Autumn 2023

Art & Auctions
Letters of Light at Louvre

Visiting Abu Dhabi in the next few months? Don’t miss an incredible opportunity to immerse yourself in a journey of profound reflection, an interplay between creative ingenuity and spirituality.

Some of the oldest texts of the three monotheistic religions are being showcased in Louvre Abu Dhabi until January 14, 2024 under the title ‘Letters of Light’.

With more than 240 works on display, visitors will discover important and beautiful manuscripts of the Quran, Bible, and Torah as well as artefacts from the collections of the Bibliothèque nationale de France, the Musée du Louvre in Paris and Louvre Abu Dhabi.

These pieces include manuscripts, photographs, graphic arts and three-dimensional objects, textiles and paintings from all over the world.

Held in partnership with Bibliothèque nationale de France and France Muséums, Letters of Light explores the historical context in which the holy books emerged, the way they have been passed down over the years, the scholarly and mystical practices associated with them and their essential role in universal intellectual and artistic history.

The exhibition is curated by Laurent Héricher, Head of the Oriental Manuscripts Department, Bibliothèque nationale de France, and Dr Souraya Noujaim, Director of the Islamic Arts department, Musée du Louvre, and former Director for Scientific, Curatorial and Collections Management at Louvre Abu Dhabi.

Offering a contemporary perspective, the exhibition also showcases a commissioned artwork by Muhannad Shono, The Unseen. The thread-based installation by the Saudi visual artist metaphorically connects the threads of the three religions through a contemplative experience.

Manuel Rabaté, Director, Louvre Abu Dhabi, said: “From exquisite texts like the Souvigny Bible to beautiful paintings such as Giovanni Bellini’s Virgin and Child, and intriguing artefacts like the Key to the Kaaba, this exhibition displays an array of remarkable items to highlight the shared origins of the three monotheistic religions – each an embodiment of beauty and knowledge. As one journeys through this captivating showcase, they’ll uncover how these three faiths share profound roots, enriching their understanding beyond personal beliefs.”

Héricher said: “Presenting some of the oldest and most important books and manuscripts, and extraordinary illuminated and marvellous calligraphy, this exhibition has been created to emphasise the universality of Quranic, biblical, and evangelical messages, as well as the intrinsic ethical dimension of these three religions and their predominant role in universal intellectual and artistic history.
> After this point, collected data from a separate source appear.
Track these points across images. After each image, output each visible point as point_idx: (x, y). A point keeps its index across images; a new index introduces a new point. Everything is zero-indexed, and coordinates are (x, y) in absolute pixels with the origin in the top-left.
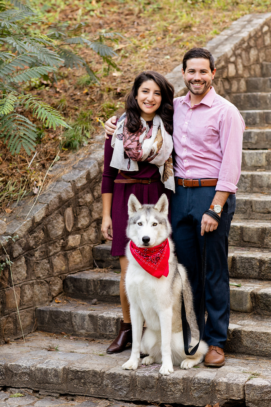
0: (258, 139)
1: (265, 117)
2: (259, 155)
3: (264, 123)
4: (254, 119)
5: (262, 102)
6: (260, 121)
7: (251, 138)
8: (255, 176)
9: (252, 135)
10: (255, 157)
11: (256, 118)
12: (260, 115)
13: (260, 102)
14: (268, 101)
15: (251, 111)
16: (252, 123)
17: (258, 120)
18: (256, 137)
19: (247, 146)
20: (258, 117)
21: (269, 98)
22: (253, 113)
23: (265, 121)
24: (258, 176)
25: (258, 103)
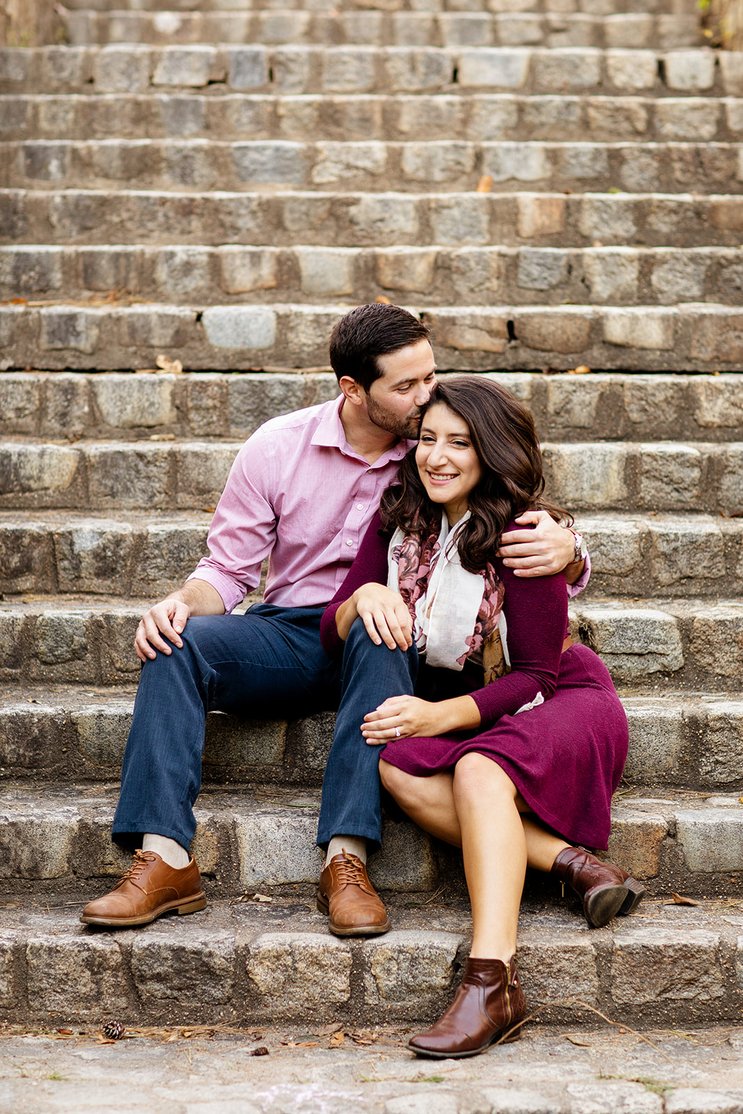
0: (99, 339)
1: (80, 267)
2: (148, 389)
3: (77, 286)
4: (43, 275)
5: (32, 219)
6: (66, 282)
7: (78, 334)
8: (185, 456)
9: (81, 325)
10: (136, 395)
11: (51, 270)
12: (66, 261)
13: (25, 219)
14: (54, 219)
15: (32, 249)
16: (35, 288)
17: (57, 277)
18: (95, 332)
19: (62, 360)
20: (57, 266)
21: (56, 209)
22: (39, 254)
23: (81, 282)
24: (196, 454)
25: (20, 224)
This fully aligns with the universal dimension of Louvre Abu Dhabi, a place open to dialogue that brings together different cultures to shed light on these common stories of humanity, transcending civilisations, eras, and places. We hope that this journey to the heart of the spiritual roots of human history invites visitors into a moment of meditation and aesthetic emotion.”

Masterpieces from the exhibition include artworks and manuscripts from Louvre Abu Dhabi’s collection:

• Blue Quran folio, one of the most exquisite ancient copies of the Quran to have survived to the present day. Consisting of seven volumes, the page was probably produced in Kairouan, Tunisia, in the 9th or 10th century. The dark blue page symbolises the celestial universe and the gilded letters the divine light spread by the word of God. A dedicated passage reassembling six pages of the dispersed Blue Quran will be included in the narrative.

• Palimpsest leaf of a Quran (Hijazi style), the script in the leaf on offer is described as Hijazi script. It is known to us from the 10th century Baghdadi writer Ibn al-Nadim as the earliest form of Arabic script. He attributes the script to Makkah and Madinah, in the Hijaz region of the Arabian Peninsula, hence the name Hijazi links the script to its geographical origin.

• Virgin and Child by Bellini, an important piece of work that is representative of the early Venetian Renaissance and the art of Bellini. The technique of oil painting was at the time an innovation that distinguished Venice from the other centres of Italian art. The intensity of colour in the piece is accentuated by the use of a monochrome black background rather than the usual landscape, which was rare for Bellini.

The exhibition also features highlights on loan from Louvre Abu Dhabi’s partners, such as:

• Souvigny Bible with the representation of Abraham’s Bosom, late 12th century;

• Dead Sea Scrolls (oldest Hebrew bible manuscripts known), early First century;

• Gutenberg Bible, c. 1455–56;

• Key to the Kaaba in the name of Sultan al-Malik al-Nasir Faraj ibn Barquq, 1399–1412.